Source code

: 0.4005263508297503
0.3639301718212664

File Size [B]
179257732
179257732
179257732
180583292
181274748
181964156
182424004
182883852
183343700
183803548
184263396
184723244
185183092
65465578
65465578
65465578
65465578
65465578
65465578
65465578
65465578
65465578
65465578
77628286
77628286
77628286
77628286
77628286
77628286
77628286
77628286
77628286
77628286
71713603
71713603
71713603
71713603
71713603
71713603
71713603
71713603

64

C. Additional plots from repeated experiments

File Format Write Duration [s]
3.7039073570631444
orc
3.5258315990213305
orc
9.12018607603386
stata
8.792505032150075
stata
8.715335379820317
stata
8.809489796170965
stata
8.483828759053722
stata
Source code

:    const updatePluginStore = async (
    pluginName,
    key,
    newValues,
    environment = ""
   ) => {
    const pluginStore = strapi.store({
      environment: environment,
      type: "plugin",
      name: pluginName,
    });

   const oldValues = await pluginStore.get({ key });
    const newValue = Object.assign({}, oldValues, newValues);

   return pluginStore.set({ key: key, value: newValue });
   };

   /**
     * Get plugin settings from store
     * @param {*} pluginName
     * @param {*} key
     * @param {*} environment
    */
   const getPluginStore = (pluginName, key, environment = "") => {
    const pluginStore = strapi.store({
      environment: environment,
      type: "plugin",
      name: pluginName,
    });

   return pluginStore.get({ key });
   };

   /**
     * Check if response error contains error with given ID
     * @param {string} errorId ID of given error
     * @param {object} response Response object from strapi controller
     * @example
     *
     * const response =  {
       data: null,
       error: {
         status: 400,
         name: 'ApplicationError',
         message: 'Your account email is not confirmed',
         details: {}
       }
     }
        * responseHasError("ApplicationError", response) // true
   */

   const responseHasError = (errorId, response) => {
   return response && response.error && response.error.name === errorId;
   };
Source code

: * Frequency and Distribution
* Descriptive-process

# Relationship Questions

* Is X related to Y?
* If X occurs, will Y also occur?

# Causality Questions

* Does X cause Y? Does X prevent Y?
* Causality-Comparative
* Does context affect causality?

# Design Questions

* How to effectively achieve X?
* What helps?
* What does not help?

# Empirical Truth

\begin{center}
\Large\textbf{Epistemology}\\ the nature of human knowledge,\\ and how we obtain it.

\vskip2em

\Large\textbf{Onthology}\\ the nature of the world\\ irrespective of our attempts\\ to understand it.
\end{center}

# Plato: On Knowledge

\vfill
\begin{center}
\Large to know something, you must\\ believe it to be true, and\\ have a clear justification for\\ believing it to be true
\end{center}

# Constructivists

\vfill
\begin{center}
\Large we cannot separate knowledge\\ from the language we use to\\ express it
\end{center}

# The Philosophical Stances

⁂

What you have to do:
Present the material above as a JSON list of strings, with each line as its own string and blank lines omitted.

Answer for this exercise:
[
  "Source code",
  ": 0.4005263508297503",
  "0.3639301718212664",
  "File Size [B]",
  "179257732",
  "179257732",
  "179257732",
  "180583292",
  "181274748",
  "181964156",
  "182424004",
  "182883852",
  "183343700",
  "183803548",
  "184263396",
  "184723244",
  "185183092",
  "65465578",
  "65465578",
  "65465578",
  "65465578",
  "65465578",
  "65465578",
  "65465578",
  "65465578",
  "65465578",
  "65465578",
  "77628286",
  "77628286",
  "77628286",
  "77628286",
  "77628286",
  "77628286",
  "77628286",
  "77628286",
  "77628286",
  "77628286",
  "71713603",
  "71713603",
  "71713603",
  "71713603",
  "71713603",
  "71713603",
  "71713603",
  "71713603",
  "64",
  "\fC. Additional plots from repeated experiments",
  "File Format Write Duration [s]",
  "3.7039073570631444",
  "orc",
  "3.5258315990213305",
  "orc",
  "9.12018607603386",
  "stata",
  "8.792505032150075",
  "stata",
  "8.715335379820317",
  "stata",
  "8.809489796170965",
  "stata",
  "8.483828759053722",
  "stata",
  "Source code",
  ":    const updatePluginStore = async (",
  "    pluginName,",
  "    key,",
  "    newValues,",
  "    environment = \"\"",
  "   ) => {",
  "    const pluginStore = strapi.store({",
  "      environment: environment,",
  "      type: \"plugin\",",
  "      name: pluginName,",
  "    });",
  "   const oldValues = await pluginStore.get({ key });",
  "    const newValue = Object.assign({}, oldValues, newValues);",
  "   return pluginStore.set({ key: key, value: newValue });",
  "   };",
  "   /**",
  "     * Get plugin settings from store",
  "     * @param {*} pluginName",
  "     * @param {*} key",
  "     * @param {*} environment",
  "    */",
  "   const getPluginStore = (pluginName, key, environment = \"\") => {",
  "    const pluginStore = strapi.store({",
  "      environment: environment,",
  "      type: \"plugin\",",
  "      name: pluginName,",
  "    });",
  "   return pluginStore.get({ key });",
  "   };",
  "   /**",
  "     * Check if response error contains error with given ID",
  "     * @param {string} errorId ID of given error",
  "     * @param {object} response Response object from strapi controller",
  "     * @example",
  "     *",
  "     * const response =  {",
  "       data: null,",
  "       error: {",
  "         status: 400,",
  "         name: 'ApplicationError',",
  "         message: 'Your account email is not confirmed',",
  "         details: {}",
  "       }",
  "     }",
  "        * responseHasError(\"ApplicationError\", response) // true",
  "   */",
  "   const responseHasError = (errorId, response) => {",
  "   return response && response.error && response.error.name === errorId;",
  "   };",
  "Source code",
  ": * Frequency and Distribution",
  "* Descriptive-process",
  "# Relationship Questions",
  "* Is X related to Y?",
  "* If X occurs, will Y also occur?",
  "# Causality Questions",
  "* Does X cause Y? Does X prevent Y?",
  "* Causality-Comparative",
  "* Does context affect causality?",
  "# Design Questions",
  "* How to effectively achieve X?",
  "* What helps?",
  "* What does not help?",
  "# Empirical Truth",
  "\\begin{center}",
  "\\Large\\textbf{Epistemology}\\\\ the nature of human knowledge,\\\\ and how we obtain it.",
  "\\vskip2em",
  "\\Large\\textbf{Onthology}\\\\ the nature of the world\\\\ irrespective of our attempts\\\\ to understand it.",
  "\\end{center}",
  "# Plato: On Knowledge",
  "\\vfill",
  "\\begin{center}",
  "\\Large to know something, you must\\\\ believe it to be true, and\\\\ have a clear justification for\\\\ believing it to be true",
  "\\end{center}",
  "# Constructivists",
  "\\vfill",
  "\\begin{center}",
  "\\Large we cannot separate knowledge\\\\ from the language we use to\\\\ express it",
  "\\end{center}",
  "# The Philosophical Stances"
]